La facciata e il tetto in strada (cad. AI 45): iscrizione con decreto del 29 ottobre 1975

Dati chiave

Claude Quarré - Architetto e scultore Designer dell'Hotel Arbelet e della Vergine delle Ursuline.
Famille Arbelet - Sponsor I primi proprietari dell'hotel privato.

Origine e storia

L'Hotel Arbelet, noto anche come casa intagliata, è un palazzo iconico situato alla 17 rue de l'Arquebuse di Autun, Saône-et-Loire. Costruito nell'ultimo quarto del XIX secolo, si distingue per la sua facciata riccamente decorata con sculture raffiguranti personaggi, animali, frutti e fogliame. Originariamente, il progetto prevedeva una casa simmetrica, ma solo l'ala destra è stata realizzata.

L'edificio fu eretto nel 1840 per la famiglia Arbelet, secondo i piani dell'architetto e scultore austriaco Claude Quarré, noto anche per aver progettato la statua della Vergine in cima alla torre Ursulines. Un terzo piano è stato poi aggiunto, quando l'edificio è stato trasformato in appartamenti, da un anticipo dall'alto alla balaustra della terrazza superiore.

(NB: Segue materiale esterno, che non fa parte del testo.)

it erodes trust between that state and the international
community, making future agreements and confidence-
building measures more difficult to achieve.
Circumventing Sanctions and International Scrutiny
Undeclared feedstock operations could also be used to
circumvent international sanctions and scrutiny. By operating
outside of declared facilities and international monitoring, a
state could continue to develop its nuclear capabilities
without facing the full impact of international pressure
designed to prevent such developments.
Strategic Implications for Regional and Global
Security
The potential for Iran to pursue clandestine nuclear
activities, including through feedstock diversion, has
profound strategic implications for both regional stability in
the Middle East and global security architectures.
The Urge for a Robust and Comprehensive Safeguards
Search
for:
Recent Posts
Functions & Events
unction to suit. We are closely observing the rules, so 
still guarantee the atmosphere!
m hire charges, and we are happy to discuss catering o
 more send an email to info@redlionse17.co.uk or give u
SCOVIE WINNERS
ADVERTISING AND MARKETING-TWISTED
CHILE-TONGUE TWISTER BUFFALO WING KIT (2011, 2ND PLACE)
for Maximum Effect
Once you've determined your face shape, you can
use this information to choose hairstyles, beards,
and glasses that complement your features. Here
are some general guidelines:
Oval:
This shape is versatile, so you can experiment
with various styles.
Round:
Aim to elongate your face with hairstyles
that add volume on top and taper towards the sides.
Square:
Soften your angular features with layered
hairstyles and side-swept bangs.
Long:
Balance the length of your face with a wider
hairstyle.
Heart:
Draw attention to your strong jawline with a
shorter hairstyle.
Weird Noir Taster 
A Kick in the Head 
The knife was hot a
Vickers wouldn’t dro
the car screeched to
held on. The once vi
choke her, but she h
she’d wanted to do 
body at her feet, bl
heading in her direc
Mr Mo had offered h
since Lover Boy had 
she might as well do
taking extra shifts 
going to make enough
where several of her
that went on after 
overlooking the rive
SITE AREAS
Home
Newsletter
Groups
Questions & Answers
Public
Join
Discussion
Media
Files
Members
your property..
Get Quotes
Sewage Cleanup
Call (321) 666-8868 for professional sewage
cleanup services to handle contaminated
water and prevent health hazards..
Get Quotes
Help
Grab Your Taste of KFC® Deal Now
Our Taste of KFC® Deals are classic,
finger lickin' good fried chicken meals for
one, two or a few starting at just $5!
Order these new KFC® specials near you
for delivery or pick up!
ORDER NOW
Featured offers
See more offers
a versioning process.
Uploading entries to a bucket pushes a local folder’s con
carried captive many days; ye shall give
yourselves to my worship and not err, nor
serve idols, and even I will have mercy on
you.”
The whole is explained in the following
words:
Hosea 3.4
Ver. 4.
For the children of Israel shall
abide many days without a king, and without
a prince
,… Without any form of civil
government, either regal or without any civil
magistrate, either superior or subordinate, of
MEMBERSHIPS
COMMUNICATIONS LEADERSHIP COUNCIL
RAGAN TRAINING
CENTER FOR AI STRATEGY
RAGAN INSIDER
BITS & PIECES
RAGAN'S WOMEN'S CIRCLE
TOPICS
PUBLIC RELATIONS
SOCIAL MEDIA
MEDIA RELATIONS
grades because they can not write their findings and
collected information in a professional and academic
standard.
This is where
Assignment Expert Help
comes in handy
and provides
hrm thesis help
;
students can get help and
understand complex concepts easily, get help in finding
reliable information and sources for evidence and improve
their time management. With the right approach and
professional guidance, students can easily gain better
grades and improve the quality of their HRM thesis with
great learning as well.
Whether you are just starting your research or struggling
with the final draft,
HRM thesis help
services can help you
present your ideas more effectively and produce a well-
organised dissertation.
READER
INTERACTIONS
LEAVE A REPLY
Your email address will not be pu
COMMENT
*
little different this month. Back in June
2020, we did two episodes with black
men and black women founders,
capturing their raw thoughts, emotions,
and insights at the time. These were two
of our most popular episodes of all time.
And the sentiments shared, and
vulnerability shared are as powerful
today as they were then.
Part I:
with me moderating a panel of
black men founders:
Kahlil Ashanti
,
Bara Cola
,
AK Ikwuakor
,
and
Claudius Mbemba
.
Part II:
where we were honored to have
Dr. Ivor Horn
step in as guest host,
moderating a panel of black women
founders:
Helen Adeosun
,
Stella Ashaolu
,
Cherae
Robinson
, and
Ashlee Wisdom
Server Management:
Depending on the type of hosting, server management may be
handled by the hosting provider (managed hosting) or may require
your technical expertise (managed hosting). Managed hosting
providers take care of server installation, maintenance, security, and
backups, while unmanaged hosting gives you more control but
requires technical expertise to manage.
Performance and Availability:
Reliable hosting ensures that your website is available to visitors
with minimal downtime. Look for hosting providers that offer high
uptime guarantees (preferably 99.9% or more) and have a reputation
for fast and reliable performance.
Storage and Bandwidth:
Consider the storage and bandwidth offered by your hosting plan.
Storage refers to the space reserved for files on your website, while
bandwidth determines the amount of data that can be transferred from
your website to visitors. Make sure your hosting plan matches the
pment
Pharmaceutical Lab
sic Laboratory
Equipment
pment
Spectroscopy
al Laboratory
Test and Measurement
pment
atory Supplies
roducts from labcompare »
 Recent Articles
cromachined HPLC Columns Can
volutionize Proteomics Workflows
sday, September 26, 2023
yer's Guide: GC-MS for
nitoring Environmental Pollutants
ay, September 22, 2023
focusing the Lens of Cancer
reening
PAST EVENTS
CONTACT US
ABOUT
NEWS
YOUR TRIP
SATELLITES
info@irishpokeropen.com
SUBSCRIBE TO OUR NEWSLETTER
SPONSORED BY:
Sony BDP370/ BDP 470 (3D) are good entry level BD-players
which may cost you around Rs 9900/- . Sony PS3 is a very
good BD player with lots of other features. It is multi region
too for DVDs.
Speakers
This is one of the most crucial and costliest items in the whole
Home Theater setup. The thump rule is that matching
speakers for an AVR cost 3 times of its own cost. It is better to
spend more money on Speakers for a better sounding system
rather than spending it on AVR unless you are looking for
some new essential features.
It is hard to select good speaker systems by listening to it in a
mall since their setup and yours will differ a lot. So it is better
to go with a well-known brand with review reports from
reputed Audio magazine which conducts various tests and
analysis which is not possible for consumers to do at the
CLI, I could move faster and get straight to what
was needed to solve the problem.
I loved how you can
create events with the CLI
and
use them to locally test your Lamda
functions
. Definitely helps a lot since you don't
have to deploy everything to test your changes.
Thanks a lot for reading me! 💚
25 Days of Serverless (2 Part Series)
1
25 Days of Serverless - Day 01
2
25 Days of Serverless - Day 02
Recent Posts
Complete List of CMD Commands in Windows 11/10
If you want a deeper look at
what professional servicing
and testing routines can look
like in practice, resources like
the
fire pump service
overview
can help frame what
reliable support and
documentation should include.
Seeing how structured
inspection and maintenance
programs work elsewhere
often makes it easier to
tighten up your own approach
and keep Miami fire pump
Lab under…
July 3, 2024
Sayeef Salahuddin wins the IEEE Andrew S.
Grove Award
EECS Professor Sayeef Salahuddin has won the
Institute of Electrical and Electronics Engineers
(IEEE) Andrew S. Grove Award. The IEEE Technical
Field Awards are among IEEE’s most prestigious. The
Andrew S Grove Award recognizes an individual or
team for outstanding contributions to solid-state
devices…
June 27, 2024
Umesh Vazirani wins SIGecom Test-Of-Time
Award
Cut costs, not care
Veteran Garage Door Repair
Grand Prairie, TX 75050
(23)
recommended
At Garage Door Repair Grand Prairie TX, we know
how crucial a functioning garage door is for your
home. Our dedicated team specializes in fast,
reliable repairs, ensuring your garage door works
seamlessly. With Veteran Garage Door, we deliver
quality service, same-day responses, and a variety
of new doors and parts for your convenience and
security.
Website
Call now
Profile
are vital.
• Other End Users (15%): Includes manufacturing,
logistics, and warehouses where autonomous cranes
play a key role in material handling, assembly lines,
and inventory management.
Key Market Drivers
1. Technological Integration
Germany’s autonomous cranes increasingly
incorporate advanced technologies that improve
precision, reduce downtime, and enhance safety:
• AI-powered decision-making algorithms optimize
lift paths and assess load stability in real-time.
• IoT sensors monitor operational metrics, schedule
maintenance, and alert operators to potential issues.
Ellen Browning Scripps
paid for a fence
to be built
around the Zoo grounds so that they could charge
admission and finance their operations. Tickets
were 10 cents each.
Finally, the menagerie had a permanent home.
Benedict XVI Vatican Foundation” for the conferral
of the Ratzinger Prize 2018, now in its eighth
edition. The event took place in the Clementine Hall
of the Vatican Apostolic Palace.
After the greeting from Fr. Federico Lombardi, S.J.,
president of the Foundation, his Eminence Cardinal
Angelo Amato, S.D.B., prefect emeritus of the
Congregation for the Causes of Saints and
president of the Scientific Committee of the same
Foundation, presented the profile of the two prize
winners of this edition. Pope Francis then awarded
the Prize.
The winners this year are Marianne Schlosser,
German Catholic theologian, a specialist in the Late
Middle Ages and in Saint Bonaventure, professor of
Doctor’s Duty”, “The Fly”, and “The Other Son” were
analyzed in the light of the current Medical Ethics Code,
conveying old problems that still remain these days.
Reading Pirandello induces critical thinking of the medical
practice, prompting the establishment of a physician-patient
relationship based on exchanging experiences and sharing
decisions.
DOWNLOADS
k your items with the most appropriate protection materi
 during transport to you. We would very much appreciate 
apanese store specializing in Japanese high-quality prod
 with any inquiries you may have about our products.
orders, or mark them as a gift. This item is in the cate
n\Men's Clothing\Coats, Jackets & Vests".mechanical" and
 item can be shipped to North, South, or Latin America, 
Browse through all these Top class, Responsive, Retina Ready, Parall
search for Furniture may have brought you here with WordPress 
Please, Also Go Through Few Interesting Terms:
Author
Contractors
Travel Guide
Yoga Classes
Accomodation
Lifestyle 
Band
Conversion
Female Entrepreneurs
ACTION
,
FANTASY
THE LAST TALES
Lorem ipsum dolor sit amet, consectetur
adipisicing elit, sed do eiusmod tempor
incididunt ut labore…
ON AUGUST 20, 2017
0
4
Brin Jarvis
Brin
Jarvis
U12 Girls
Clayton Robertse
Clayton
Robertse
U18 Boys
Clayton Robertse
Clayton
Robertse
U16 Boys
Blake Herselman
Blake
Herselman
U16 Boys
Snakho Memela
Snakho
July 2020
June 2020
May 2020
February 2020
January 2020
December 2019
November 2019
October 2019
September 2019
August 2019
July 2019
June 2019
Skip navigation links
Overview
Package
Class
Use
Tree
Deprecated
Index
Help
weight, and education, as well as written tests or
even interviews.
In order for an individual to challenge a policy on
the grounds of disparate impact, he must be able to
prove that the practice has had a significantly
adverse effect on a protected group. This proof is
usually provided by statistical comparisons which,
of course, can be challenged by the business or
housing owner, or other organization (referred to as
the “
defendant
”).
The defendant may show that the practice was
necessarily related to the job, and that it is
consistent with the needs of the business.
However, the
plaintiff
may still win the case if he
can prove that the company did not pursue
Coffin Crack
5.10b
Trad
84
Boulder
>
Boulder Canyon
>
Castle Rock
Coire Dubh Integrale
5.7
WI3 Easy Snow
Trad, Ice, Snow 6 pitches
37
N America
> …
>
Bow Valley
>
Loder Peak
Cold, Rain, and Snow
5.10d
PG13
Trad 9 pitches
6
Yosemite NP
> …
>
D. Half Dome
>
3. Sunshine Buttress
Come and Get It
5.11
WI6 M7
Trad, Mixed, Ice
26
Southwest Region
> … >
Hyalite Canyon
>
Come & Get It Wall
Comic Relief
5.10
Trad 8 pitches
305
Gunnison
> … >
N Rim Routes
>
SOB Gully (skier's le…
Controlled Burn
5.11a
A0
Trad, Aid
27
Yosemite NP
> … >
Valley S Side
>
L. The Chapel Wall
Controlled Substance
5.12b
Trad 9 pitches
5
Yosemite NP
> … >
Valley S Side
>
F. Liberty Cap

L'Hotel Arbelet è stato parzialmente protetto come monumenti storici dal 29 ottobre 1975, con un'iscrizione che copre la sua facciata e il tetto in strada. Questo monumento illustra l'architettura borghese del XIX secolo, combinando influenze neo-rinascimentali e competenze locali nella scultura.

Sul retro della casa, un giardino completa il tutto, anche se le fonti non specificano il suo layout originale. L'edificio, ora diviso in appartamenti, conserva un valore di patrimonio segnato dalla sua decorazione scolpita e dalla sua storia legata all'élite autunica del XIX secolo.